Because I have been properly chastened by new-found information, I now offer humbly a revised identification of Elizabeth Atkinson as Thomas’ spouse. Subsequently, I constructed a more accurate family tree in Ancestry.com. As a consequence, scores of fourth, fifth, and sixth cousins have popped up among my DNA Matches, individuals who are related to me and my family via the ancestors of Sarah Brinson Atkinson and Jeremiah John Atkinson. I believe that we have—at last—solved the mystery of Thomas Spenser Dew’s wives. Thomas only had two mates: Elizabeth Atkinson (m 1838- d. about 1865) and Caroline Slay Dew (m. 1870-d. 1872).
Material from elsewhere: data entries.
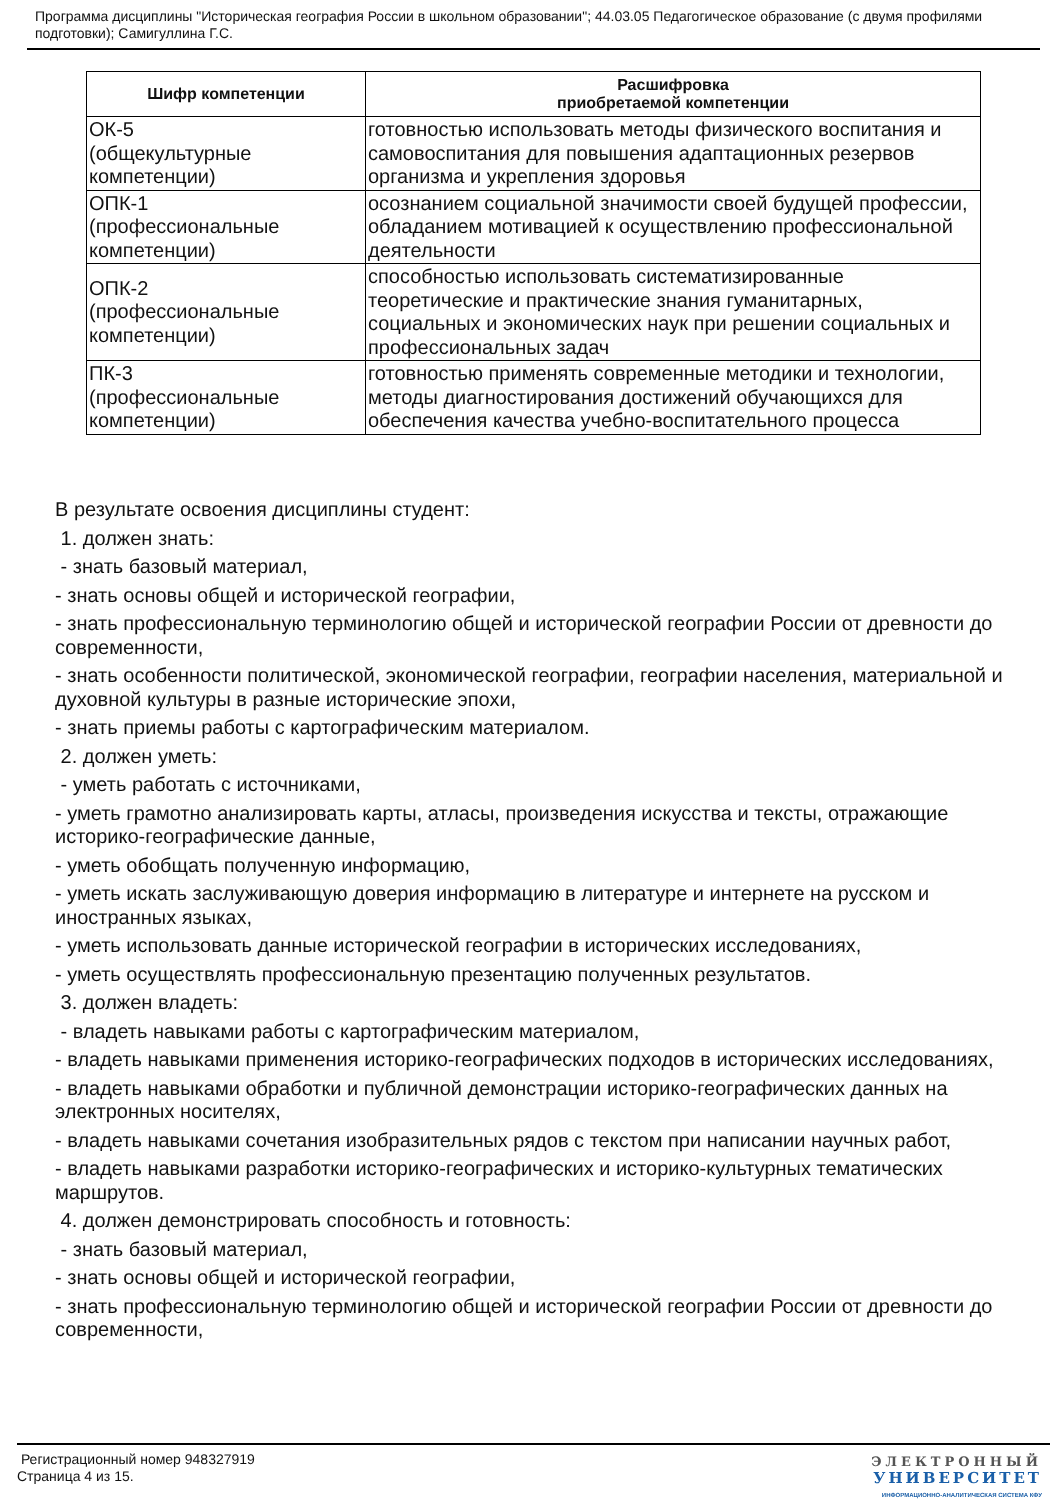Программа дисциплины "Историческая география России в школьном образовании"; 44.03.05 Педагогическое образование (с двумя профилями подготовки); Самигуллина Г.С.
| Шифр компетенции | Расшифровка приобретаемой компетенции |
| --- | --- |
| ОК-5 (общекультурные компетенции) | готовностью использовать методы физического воспитания и самовоспитания для повышения адаптационных резервов организма и укрепления здоровья |
| ОПК-1 (профессиональные компетенции) | осознанием социальной значимости своей будущей профессии, обладанием мотивацией к осуществлению профессиональной деятельности |
| ОПК-2 (профессиональные компетенции) | способностью использовать систематизированные теоретические и практические знания гуманитарных, социальных и экономических наук при решении социальных и профессиональных задач |
| ПК-3 (профессиональные компетенции) | готовностью применять современные методики и технологии, методы диагностирования достижений обучающихся для обеспечения качества учебно-воспитательного процесса |
В результате освоения дисциплины студент:
1. должен знать:
- знать базовый материал,
- знать основы общей и исторической географии,
- знать профессиональную терминологию общей и исторической географии России от древности до современности,
- знать особенности политической, экономической географии, географии населения, материальной и духовной культуры в разные исторические эпохи,
- знать приемы работы с картографическим материалом.
2. должен уметь:
- уметь работать с источниками,
- уметь грамотно анализировать карты, атласы, произведения искусства и тексты, отражающие историко-географические данные,
- уметь обобщать полученную информацию,
- уметь искать заслуживающую доверия информацию в литературе и интернете на русском и иностранных языках,
- уметь использовать данные исторической географии в исторических исследованиях,
- уметь осуществлять профессиональную презентацию полученных результатов.
3. должен владеть:
- владеть навыками работы с картографическим материалом,
- владеть навыками применения историко-географических подходов в исторических исследованиях,
- владеть навыками обработки и публичной демонстрации историко-географических данных на электронных носителях,
- владеть навыками сочетания изобразительных рядов с текстом при написании научных работ,
- владеть навыками разработки историко-географических и историко-культурных тематических маршрутов.
4. должен демонстрировать способность и готовность:
- знать базовый материал,
- знать основы общей и исторической географии,
- знать профессиональную терминологию общей и исторической географии России от древности до современности,
Регистрационный номер 948327919
Страница 4 из 15.
ЭЛЕКТРОННЫЙ
УНИВЕРСИТЕТ
ИНФОРМАЦИОННО-АНАЛИТИЧЕСКАЯ СИСТЕМА КФУ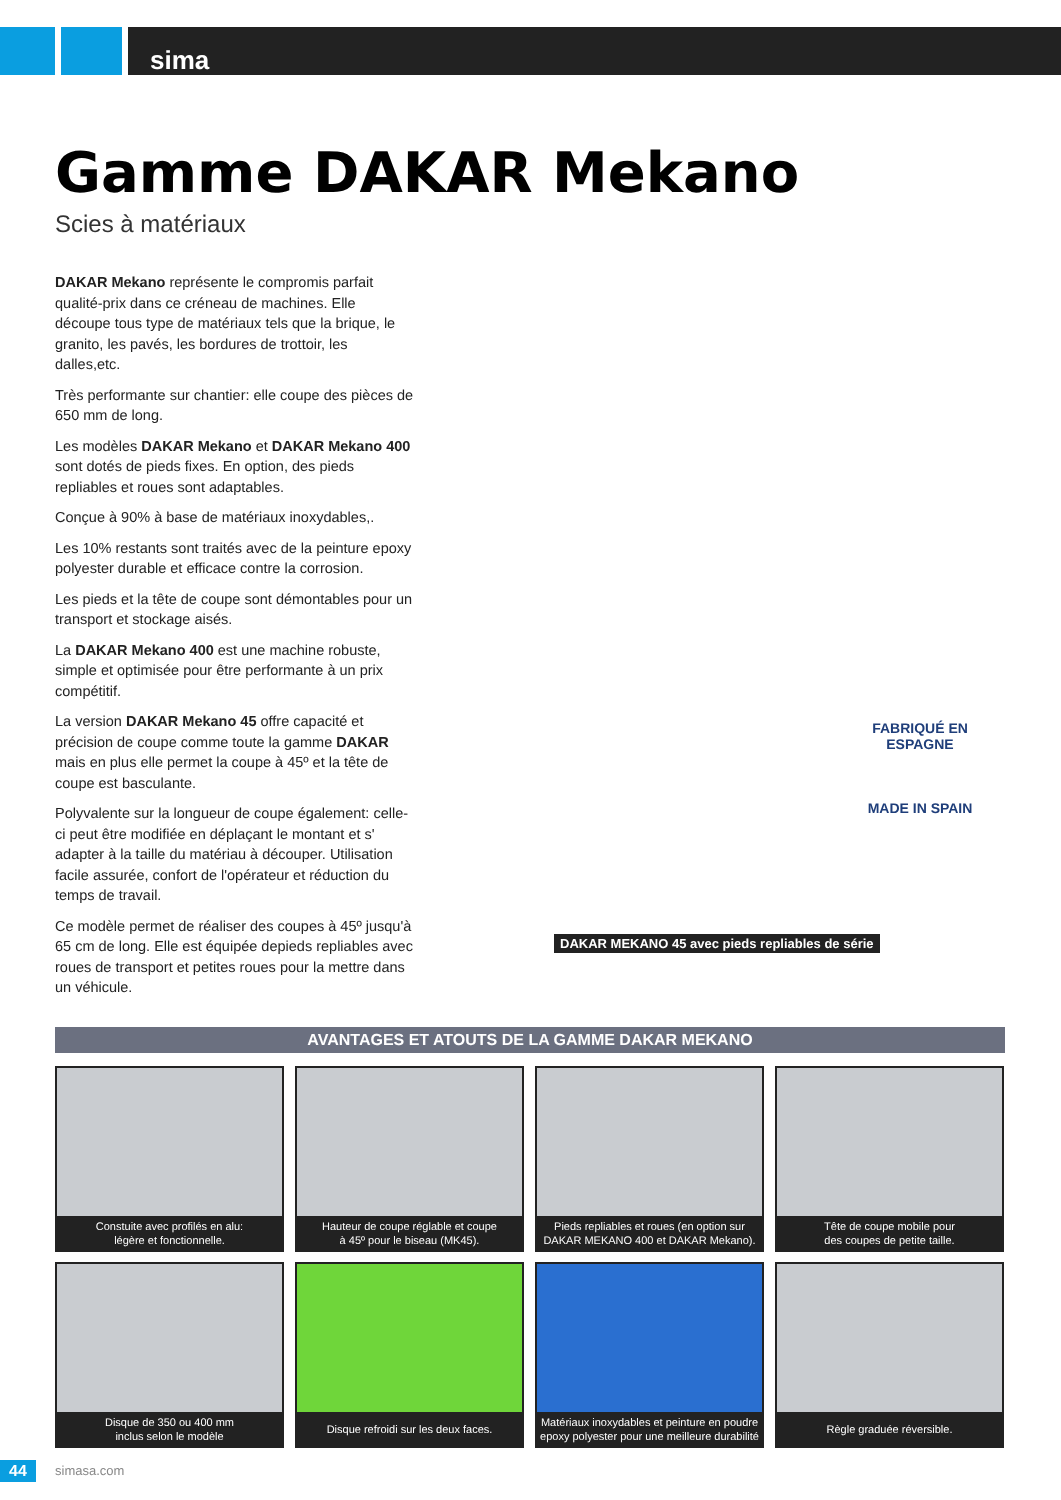sima
Gamme DAKAR Mekano
Scies à matériaux
DAKAR Mekano représente le compromis parfait qualité-prix dans ce créneau de machines. Elle découpe tous type de matériaux tels que la brique, le granito, les pavés, les bordures de trottoir, les dalles,etc.
Très performante sur chantier: elle coupe des pièces de 650 mm de long.
Les modèles DAKAR Mekano et DAKAR Mekano 400 sont dotés de pieds fixes. En option, des pieds repliables et roues sont adaptables.
Conçue à 90% à base de matériaux inoxydables,.
Les 10% restants sont traités avec de la peinture epoxy polyester durable et efficace contre la corrosion.
Les pieds et la tête de coupe sont démontables pour un transport et stockage aisés.
La DAKAR Mekano 400 est une machine robuste, simple et optimisée pour être performante à un prix compétitif.
La version DAKAR Mekano 45 offre capacité et précision de coupe comme toute la gamme DAKAR mais en plus elle permet la coupe à 45º et la tête de coupe est basculante.
Polyvalente sur la longueur de coupe également: celle-ci peut être modifiée en déplaçant le montant et s' adapter à la taille du matériau à découper. Utilisation facile assurée, confort de l'opérateur et réduction du temps de travail.
Ce modèle permet de réaliser des coupes à 45º jusqu'à 65 cm de long. Elle est équipée depieds repliables avec roues de transport et petites roues pour la mettre dans un véhicule.
FABRIQUÉ EN ESPAGNE
MADE IN SPAIN
DAKAR MEKANO 45 avec pieds repliables de série
AVANTAGES ET ATOUTS DE LA GAMME DAKAR MEKANO
Constuite avec profilés en alu:
légère et fonctionnelle.
Hauteur de coupe réglable et coupe
à 45º pour le biseau (MK45).
Pieds repliables et roues (en option sur
DAKAR MEKANO 400 et DAKAR Mekano).
Tête de coupe mobile pour
des coupes de petite taille.
Disque de 350 ou 400 mm
inclus selon le modèle
Disque refroidi sur les deux faces.
Matériaux inoxydables et peinture en poudre
epoxy polyester pour une meilleure durabilité
Règle graduée réversible.
44 simasa.com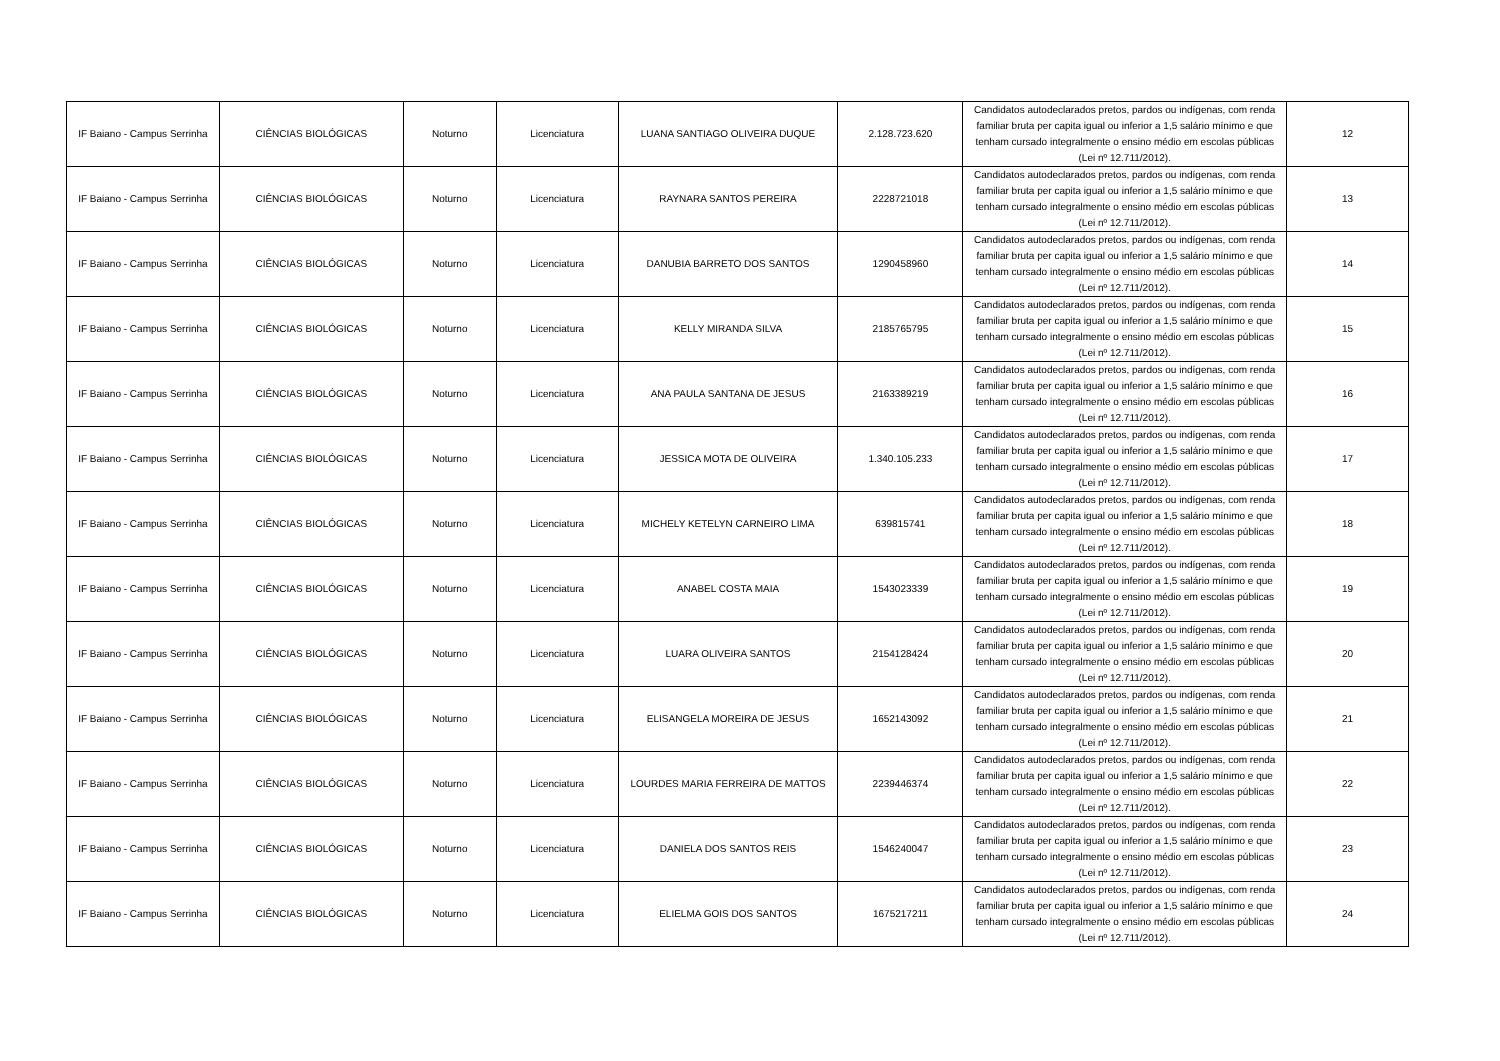| IF Baiano - Campus Serrinha | CIÊNCIAS BIOLÓGICAS | Noturno | Licenciatura | LUANA SANTIAGO OLIVEIRA DUQUE | 2.128.723.620 | Candidatos autodeclarados pretos, pardos ou indígenas, com renda familiar bruta per capita igual ou inferior a 1,5 salário mínimo e que tenham cursado integralmente o ensino médio em escolas públicas (Lei nº 12.711/2012). | 12 |
| IF Baiano - Campus Serrinha | CIÊNCIAS BIOLÓGICAS | Noturno | Licenciatura | RAYNARA SANTOS PEREIRA | 2228721018 | Candidatos autodeclarados pretos, pardos ou indígenas, com renda familiar bruta per capita igual ou inferior a 1,5 salário mínimo e que tenham cursado integralmente o ensino médio em escolas públicas (Lei nº 12.711/2012). | 13 |
| IF Baiano - Campus Serrinha | CIÊNCIAS BIOLÓGICAS | Noturno | Licenciatura | DANUBIA BARRETO DOS SANTOS | 1290458960 | Candidatos autodeclarados pretos, pardos ou indígenas, com renda familiar bruta per capita igual ou inferior a 1,5 salário mínimo e que tenham cursado integralmente o ensino médio em escolas públicas (Lei nº 12.711/2012). | 14 |
| IF Baiano - Campus Serrinha | CIÊNCIAS BIOLÓGICAS | Noturno | Licenciatura | KELLY MIRANDA SILVA | 2185765795 | Candidatos autodeclarados pretos, pardos ou indígenas, com renda familiar bruta per capita igual ou inferior a 1,5 salário mínimo e que tenham cursado integralmente o ensino médio em escolas públicas (Lei nº 12.711/2012). | 15 |
| IF Baiano - Campus Serrinha | CIÊNCIAS BIOLÓGICAS | Noturno | Licenciatura | ANA PAULA SANTANA DE JESUS | 2163389219 | Candidatos autodeclarados pretos, pardos ou indígenas, com renda familiar bruta per capita igual ou inferior a 1,5 salário mínimo e que tenham cursado integralmente o ensino médio em escolas públicas (Lei nº 12.711/2012). | 16 |
| IF Baiano - Campus Serrinha | CIÊNCIAS BIOLÓGICAS | Noturno | Licenciatura | JESSICA MOTA DE OLIVEIRA | 1.340.105.233 | Candidatos autodeclarados pretos, pardos ou indígenas, com renda familiar bruta per capita igual ou inferior a 1,5 salário mínimo e que tenham cursado integralmente o ensino médio em escolas públicas (Lei nº 12.711/2012). | 17 |
| IF Baiano - Campus Serrinha | CIÊNCIAS BIOLÓGICAS | Noturno | Licenciatura | MICHELY KETELYN CARNEIRO LIMA | 639815741 | Candidatos autodeclarados pretos, pardos ou indígenas, com renda familiar bruta per capita igual ou inferior a 1,5 salário mínimo e que tenham cursado integralmente o ensino médio em escolas públicas (Lei nº 12.711/2012). | 18 |
| IF Baiano - Campus Serrinha | CIÊNCIAS BIOLÓGICAS | Noturno | Licenciatura | ANABEL COSTA MAIA | 1543023339 | Candidatos autodeclarados pretos, pardos ou indígenas, com renda familiar bruta per capita igual ou inferior a 1,5 salário mínimo e que tenham cursado integralmente o ensino médio em escolas públicas (Lei nº 12.711/2012). | 19 |
| IF Baiano - Campus Serrinha | CIÊNCIAS BIOLÓGICAS | Noturno | Licenciatura | LUARA OLIVEIRA SANTOS | 2154128424 | Candidatos autodeclarados pretos, pardos ou indígenas, com renda familiar bruta per capita igual ou inferior a 1,5 salário mínimo e que tenham cursado integralmente o ensino médio em escolas públicas (Lei nº 12.711/2012). | 20 |
| IF Baiano - Campus Serrinha | CIÊNCIAS BIOLÓGICAS | Noturno | Licenciatura | ELISANGELA MOREIRA DE JESUS | 1652143092 | Candidatos autodeclarados pretos, pardos ou indígenas, com renda familiar bruta per capita igual ou inferior a 1,5 salário mínimo e que tenham cursado integralmente o ensino médio em escolas públicas (Lei nº 12.711/2012). | 21 |
| IF Baiano - Campus Serrinha | CIÊNCIAS BIOLÓGICAS | Noturno | Licenciatura | LOURDES MARIA FERREIRA DE MATTOS | 2239446374 | Candidatos autodeclarados pretos, pardos ou indígenas, com renda familiar bruta per capita igual ou inferior a 1,5 salário mínimo e que tenham cursado integralmente o ensino médio em escolas públicas (Lei nº 12.711/2012). | 22 |
| IF Baiano - Campus Serrinha | CIÊNCIAS BIOLÓGICAS | Noturno | Licenciatura | DANIELA DOS SANTOS REIS | 1546240047 | Candidatos autodeclarados pretos, pardos ou indígenas, com renda familiar bruta per capita igual ou inferior a 1,5 salário mínimo e que tenham cursado integralmente o ensino médio em escolas públicas (Lei nº 12.711/2012). | 23 |
| IF Baiano - Campus Serrinha | CIÊNCIAS BIOLÓGICAS | Noturno | Licenciatura | ELIELMA GOIS DOS SANTOS | 1675217211 | Candidatos autodeclarados pretos, pardos ou indígenas, com renda familiar bruta per capita igual ou inferior a 1,5 salário mínimo e que tenham cursado integralmente o ensino médio em escolas públicas (Lei nº 12.711/2012). | 24 |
Penny Bailey Haswell Dew and Elizabeth “Betsie” Williams Dew were the wives of another Thomas Dew/Due whose identity I will explore in a subsequent post.

I am grateful that I had the opportunity to view the original documents and capture a sense of Rev Dew, a man previously shrouded in the mists of vague family legend. Like a fresh breeze clears the fog, new information has permitted me to catch a clearer glimpse of who this man really was and to come to know him as a real person, not merely as an ephemeral collection of pixels in an heirloom on-line image. In the same way, I hope that you, dear reader, will see him. I believe that then it will have been worth the effort—despite my embarrassing missteps—to find him and my long unknown great great grandmother Elizabeth Atkinson Dew. She was herself also a person of remarkable resilience and courage, who followed her peripatetic husband like the patriarch Abraham’s wife Sarah, moving always to the unknown frontier from her comfortable and familiar circle of home and kin.